It is difficult to know where to start when you think about the events of the last week in the rich history of Liverpool Football Club. Some people would say that this might be all forgotten by a Merseyside derby, but these events are something different. It is not often that you get a mate on the phone discussing their club like an analyst on Bloomberg. It was the Thursday evening. I was watching TV and wondering what was going to a washing machine rogue, who looked like Coco the Clown, who seemed to be sending women into a fast spin with shoddy machine repairs. The whole slot usually ends with a confrontation in a home counties car park surrounded by scarily black but reasonably priced MPVs.
I never found out whether Coco’s little exercise ended in tears. At the moment when daggers were drawn in the disabled parking bays, my mate phoned to discuss Tom Hicks and George Gillett. This was the first time that we had an in depth discussion about the club finances and the boardroom. For a club like Liverpool that always kept their boardroom affairs away from the papers and the Granada Reports studio (remember those days?) you did not really care about who passed the port the wrong away over the oak table. Times have changed and not for the better.
My mate spat venom about Hicks and Gillett and wailed about where the club would go next. On any other normal day, we would be talking about action on the pitch and I would lapse into reminiscing about some random Liverpool game from a twilight eighties Saturday. I would then be told to shut up and told to live in the present and we would finish off with a quick word on Gerrard and Torres. On this particular Thursday, when I had been worried about what I was supposed to do when my washing machine broke, we were talking about this football club that was actually broken.
The telephone call went the same way as probably many conversations have done on Merseyside, in the inns on Scotland Road, the shops in West Kirby, or the train carriages when there has been a signal failure at Birkenhead Central. In the corporate world of hair shirt America where everyone shuffles around in the sharpest of suits and the shiniest of shoes laid down with hair spray and a uncompromising comb over, it would have been easy to deal with Liverpool Football Club with a quick multi million pound transaction. In the real world, they were dealing with a religion and way of life for many people. Liverpool Football Club is more than a balance sheet with a sterile x/y axis.
If I was advising Tom Hicks and George Gillett, I would tentatively recommend that they avoid going anywhere near to Merseyside. Like someone who thought that they could eat a pop tart with as little as one blow, they found out that trying to own a football club was not the same as some sterile hedge fund that no one would care about other than the most nerdish of financial correspondents. They could not cope with what they had brought and the whole thing has blown up in their faces. A loss of ego in the courts and a hefty loss of finance is the result.
It is difficult to think of anything that has been positive about the whole sorry episode. At the time of writing, it seems that Hicks and Gillett still want their day in court but their losses are considerable.

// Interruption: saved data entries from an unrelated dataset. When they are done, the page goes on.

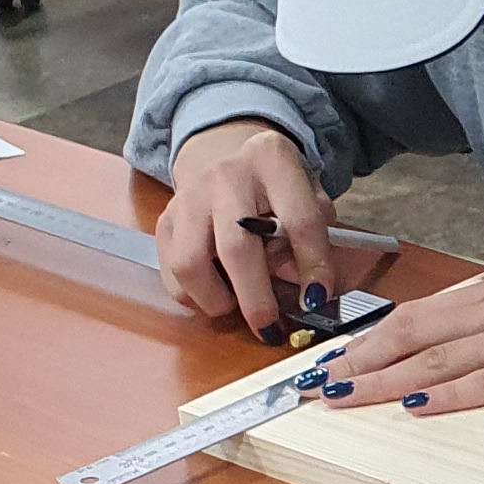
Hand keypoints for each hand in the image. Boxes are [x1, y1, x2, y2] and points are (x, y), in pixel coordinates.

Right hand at [159, 118, 332, 338]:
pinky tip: (216, 292)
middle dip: (255, 297)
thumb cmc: (276, 187)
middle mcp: (225, 176)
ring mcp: (188, 198)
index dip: (313, 264)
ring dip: (216, 298)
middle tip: (269, 327)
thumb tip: (306, 287)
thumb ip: (315, 237)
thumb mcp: (309, 197)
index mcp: (273, 161)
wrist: (225, 156)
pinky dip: (193, 296)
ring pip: (191, 263)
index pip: (300, 219)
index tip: (317, 297)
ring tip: (236, 305)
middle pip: (236, 246)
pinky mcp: (165, 221)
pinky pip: (172, 272)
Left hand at [313, 245, 483, 414]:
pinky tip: (415, 406)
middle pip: (412, 337)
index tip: (337, 358)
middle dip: (361, 362)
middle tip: (320, 384)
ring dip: (386, 381)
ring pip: (437, 361)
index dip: (370, 339)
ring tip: (347, 397)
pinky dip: (446, 395)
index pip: (416, 316)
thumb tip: (480, 317)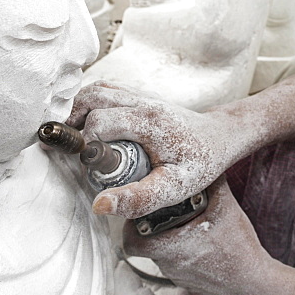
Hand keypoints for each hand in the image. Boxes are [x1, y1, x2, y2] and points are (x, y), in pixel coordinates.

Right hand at [66, 82, 247, 217]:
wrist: (221, 137)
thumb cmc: (201, 161)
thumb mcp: (174, 188)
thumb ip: (138, 198)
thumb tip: (100, 205)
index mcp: (150, 122)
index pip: (99, 122)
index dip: (85, 143)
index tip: (88, 163)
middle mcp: (144, 102)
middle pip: (92, 98)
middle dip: (74, 122)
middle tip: (73, 149)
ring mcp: (141, 95)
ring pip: (97, 90)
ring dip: (78, 110)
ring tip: (76, 138)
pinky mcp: (140, 96)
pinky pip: (106, 90)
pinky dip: (90, 104)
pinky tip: (89, 124)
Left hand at [123, 176, 271, 294]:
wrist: (253, 282)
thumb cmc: (239, 250)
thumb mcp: (227, 208)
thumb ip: (213, 183)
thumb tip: (203, 165)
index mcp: (171, 247)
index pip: (130, 242)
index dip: (128, 226)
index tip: (139, 212)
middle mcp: (169, 264)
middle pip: (147, 243)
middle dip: (153, 226)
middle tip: (165, 212)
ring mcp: (178, 275)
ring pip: (161, 253)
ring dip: (169, 237)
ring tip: (185, 223)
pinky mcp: (188, 281)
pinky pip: (176, 262)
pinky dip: (182, 250)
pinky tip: (199, 241)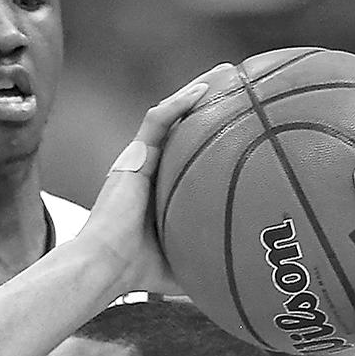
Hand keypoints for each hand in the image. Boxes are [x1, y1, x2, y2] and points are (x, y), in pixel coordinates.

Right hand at [82, 66, 232, 291]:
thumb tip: (249, 282)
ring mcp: (140, 158)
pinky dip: (179, 102)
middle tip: (241, 87)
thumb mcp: (187, 265)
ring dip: (197, 90)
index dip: (213, 132)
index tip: (243, 121)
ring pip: (170, 113)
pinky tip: (204, 89)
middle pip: (183, 125)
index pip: (191, 152)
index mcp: (162, 187)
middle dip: (210, 103)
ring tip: (226, 73)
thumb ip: (212, 263)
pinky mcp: (132, 155)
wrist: (105, 266)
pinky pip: (157, 119)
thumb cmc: (139, 272)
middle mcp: (151, 167)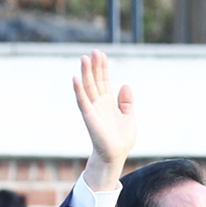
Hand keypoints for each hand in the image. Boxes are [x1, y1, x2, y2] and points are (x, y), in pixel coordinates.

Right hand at [73, 50, 136, 190]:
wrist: (116, 155)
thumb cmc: (121, 139)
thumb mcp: (129, 116)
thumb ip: (126, 101)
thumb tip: (125, 84)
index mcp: (108, 102)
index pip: (104, 80)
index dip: (102, 67)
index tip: (101, 54)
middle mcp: (99, 103)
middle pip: (95, 80)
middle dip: (94, 66)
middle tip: (93, 51)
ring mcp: (93, 109)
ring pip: (88, 87)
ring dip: (85, 73)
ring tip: (84, 59)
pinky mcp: (89, 117)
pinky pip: (82, 101)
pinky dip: (79, 90)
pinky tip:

The reputation and the dignity, which has served Liverpool so well for the last thirty years, is currently lost in the seas of hysterical newspaper headlines and under a judge’s wig in these tug of war courtroom battles. The image can be repaired but it will take time and the fans will need to play a key role in this rehabilitation. It is refreshing to note that a key section of the Liverpool faithful have maintained something of the values of this club that have helped this outfit achieve success for so long. However, memories of this sorry episode should not be forgotten.
If there is one lesson that could be learnt by the wider football community is that the arrival of a sugar daddy does not automatically mean a happy life of endless league championship titles, as well a groaning trophy cabinet, international success and an endless stream of the world’s finest footballers to play for your club without worrying that the dressing room will witness a battle of sulky egos. It should be hoped that the whole Hicks and Gillett episode tells us that we need to be even more discerning about who owns our beloved football clubs. I admit that this hope it based on optimism rather than hope. There are a lot of fans who do not care about who owns their club as long as they have some success to celebrate come May.
It is a new beginning for this club. That bit of VT that shows Hicks and Gillett backslapping their way down the player’s tunnel and showing up their special Liverpool FC shirts with ‘Hicks’ and ‘Gillett’ emblazoned on the back will be confined to the museum but those memories can not be forgotten. Liverpool fans have got what they wanted, but I sense that my friend is looking at his beloved club in a different way.
When success is replaced by words like “administration” and “nine point deduction,” you realise that the one constant in your life is under threat. It makes you even more concerned that the new owners will understand what makes Liverpool Football Club special and how they can take the club forward from this big day and in to the future.